To determine the exact hardware or software infrastructure needed to streamline coordination and communication, “there has to be a bigger DER sample size,” Speer said.
Once such an infrastructure is built, “we will be able to operate in a high DER future with the resources participating in wholesale markets,” Speer said. “That would reduce cost for all our customers.”
Modernizing the system will include a DERMS-like platform that provides automated monitoring and control systems, Speer agreed. That will provide distributed operators with the kind of distribution system visibility CAISO has at the bulk system level. It will also give DER providers the system status signals they need and keep the distribution operators in the loop.

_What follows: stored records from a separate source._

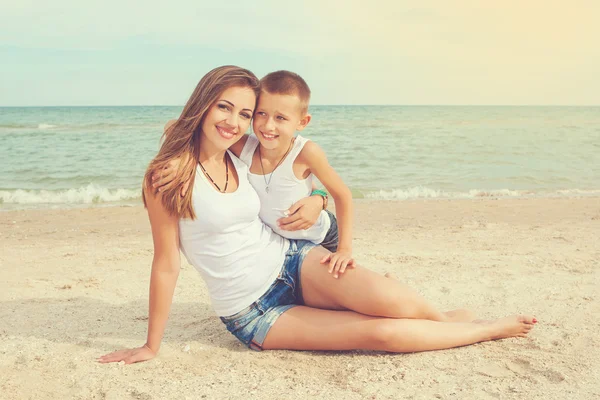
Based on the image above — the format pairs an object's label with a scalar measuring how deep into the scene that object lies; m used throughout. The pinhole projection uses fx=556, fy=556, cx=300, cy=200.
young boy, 3.49
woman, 3.23
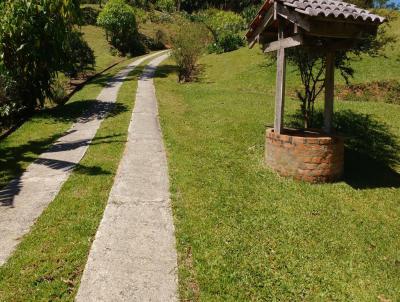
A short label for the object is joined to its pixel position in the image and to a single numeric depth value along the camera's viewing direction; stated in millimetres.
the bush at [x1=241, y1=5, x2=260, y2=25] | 52019
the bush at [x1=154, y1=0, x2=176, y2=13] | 69562
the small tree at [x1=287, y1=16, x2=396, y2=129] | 11766
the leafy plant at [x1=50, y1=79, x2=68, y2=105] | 19719
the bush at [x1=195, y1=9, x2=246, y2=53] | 36219
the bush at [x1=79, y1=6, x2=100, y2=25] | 50688
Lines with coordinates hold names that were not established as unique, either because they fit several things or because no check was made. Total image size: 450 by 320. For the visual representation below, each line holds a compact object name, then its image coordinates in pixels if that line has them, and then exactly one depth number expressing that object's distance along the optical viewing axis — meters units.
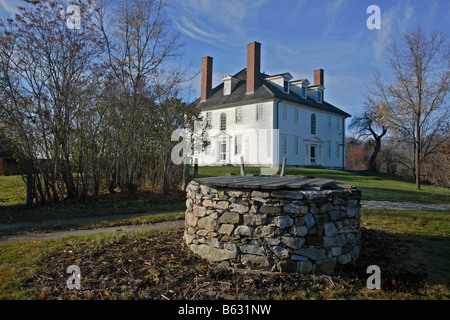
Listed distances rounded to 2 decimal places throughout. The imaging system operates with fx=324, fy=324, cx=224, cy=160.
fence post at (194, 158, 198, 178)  14.23
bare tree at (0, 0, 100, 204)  8.49
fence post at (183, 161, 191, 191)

The providers’ perspective
On the third-party side, Advanced Microgrid Solutions (AMS) and Green Charge Networks described the communications proposed by the paper as a “connective tissue” to allow cost-effective management of the grid.
It’s crucial because “visibility and control don’t talk to each other and can’t be managed without communication,” said AMS CEO Susan Kennedy, also an MTS board member.
Solutions for communications at the T-D interface “are the key technical and regulatory issues in distribution system operations and will be the foundation for integrating DER,” Kennedy said.
Michael Grabstein, AMS' working group representative and grid sercices project manager, said the paper’s communications proposals are essential to the limited-scale DER aggregation now being done by AMS. “To provide a capacity resource for the ISO, we have to ensure the [distribution operator] does not constrain us.”
AMS' vice president of markets and policy Manal Yamout said AMS’s newest project will deliver a 90 MWh fleet of resources to SCE. “Without communications, that could cause havoc on the distribution grid instead of displacing the need for transmission and distribution upgrades and providing services to the customer.”
The paper’s communications proposals will make aggregated DER, and especially distributed energy storage, dispatchable grid resources, Yamount added. “The key to storage economics is enabling multiple uses of a single asset and that can only happen if everyone who wants to use that asset always knows what’s going on in real time.”
GCN’s vice president of policy Walker Wright said working group participation is crucial for DER providers. “Regulatory intelligence and business development go hand in hand,” he said. “Providers need to be at the table to hear the perspectives of utilities, regulators, and other stakeholders as they build a framework for new DER markets.”
While the working group strives to develop cooperation on the complicated interactions between the three interdependent parties interacting at the transmission-distribution interface, Wright noted ultimately all parties want the same outcome.
“Utilities and DER developers want the same thing, which is to satisfy their customers,” he said. “Consumer demand is the force building the grid of the future and it is important to go back to the kitchen table and ask the question high level regulatory conversations can miss: What is driving consumers?”